Le choix s'était porté sur une voie d'un mètre de large parce que le coût de construction
se trouvait réduit de près de 50% par rapport à une voie classique d'un mètre quarante, écartement des roues des
diligences anglaises, ce qui nous rappelle l'avance prise par la Grande-Bretagne en matière ferroviaire.

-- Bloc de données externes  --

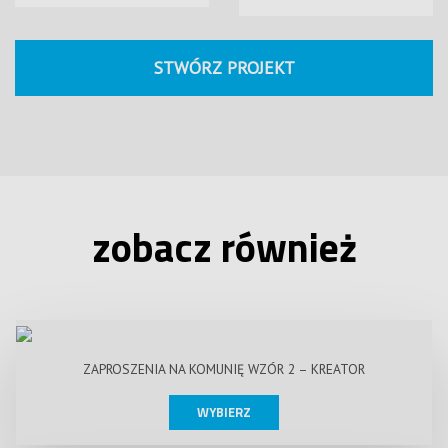
STWÓRZ PROJEKT
zobacz również
ZAPROSZENIA NA KOMUNIĘ WZÓR 2 – KREATOR
WYBIERZ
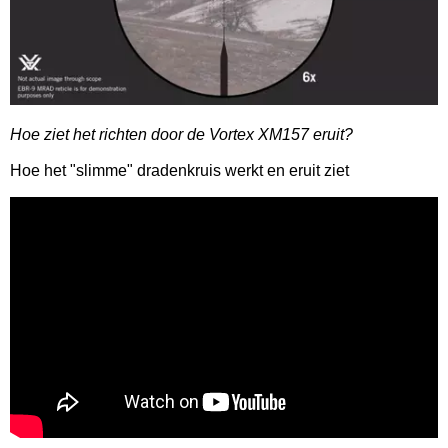
Hoe ziet het richten door de Vortex XM157 eruit?
Hoe het "slimme" dradenkruis werkt en eruit ziet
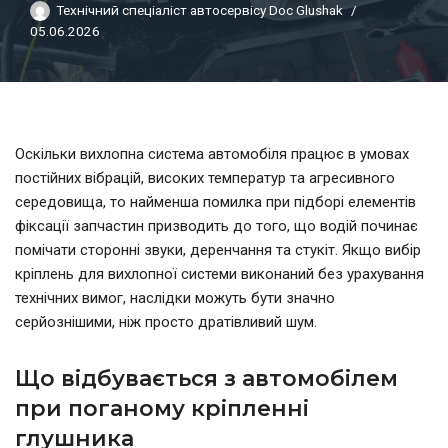
Технічний спеціаліст автосервісу Doc Glushak
05.06.2026
Оскільки вихлопна система автомобіля працює в умовах
постійних вібрацій, високих температур та агресивного
середовища, то найменша помилка при підборі елементів
фіксації запчастин призводить до того, що водій починає
помічати сторонні звуки, деренчання та стукіт. Якщо вибір
кріплень для вихлопної системи виконаний без урахування
технічних вимог, наслідки можуть бути значно
серйознішими, ніж просто дратівливий шум.
Що відбувається з автомобілем
при поганому кріпленні
глушника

Le 24 octobre 1905, le Conseil Général décida la construction par le département des lignes du
"groupe nord".
Le 27 juillet 1907, le Président de la République promulgua une loi déclarant d'intérêt public
la construction des lignes.
Le 3 août 1914, la ligne Bergues-Bollezeele était ouverte. Elle passait par Bierne, Steene,
Pitgam, Drincham, Eringhem et faisait dix-neuf kilomètres.
La gare
La carte postale ci-dessus nous montre la gare de Bierne telle qu'elle se présentait à l'origine. Je la dois à Monsieur Ghislain Vereecke que je remercie vivement.

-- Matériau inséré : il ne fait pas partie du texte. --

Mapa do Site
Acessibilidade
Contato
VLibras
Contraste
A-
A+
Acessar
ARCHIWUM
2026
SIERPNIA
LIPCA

La petite silhouette blanche devant la
porte de droite est Myriam Salomé, épouse de Gérard Aernouts.
A l'époque, la famille Salomé habitait en effet la gare.
La photo a été prise sur l'autre rive, la rive droite, du Bieren Dyck que l'on voit à l'avant-plan. La ligne avait en effet franchi le Bieren Dyck près de l'ancienne ferme Janssen (photo ci-contre) et continuait sur la rive gauche de ce watergang en direction du Grand-Millebrugge où la gare, intacte, existe toujours alors que celle de Bierne a été victime de bombardements. La maison la plus proche du pont rive gauche a donc été construite sur les emprises du chemin de fer. Monsieur Pierre Deblock, qui habite en face m'a précisé qu'il avait dû acheter aux Domaines le coin sud-est de sa propriété où passaient les rails.
La fin du petit train
Comble d'humiliation, c'est sur son concurrent direct, le camion, que la dernière locomotive quitta
en 1954 le dépôt de Bollezeele, gare principale, où se situait également l'atelier de réparation.
En face de cette gare, l'estaminet de Monsieur et Madame Debaert, porte toujours
sur toute la largeur de sa façade l'enseigne "Café de la Gare".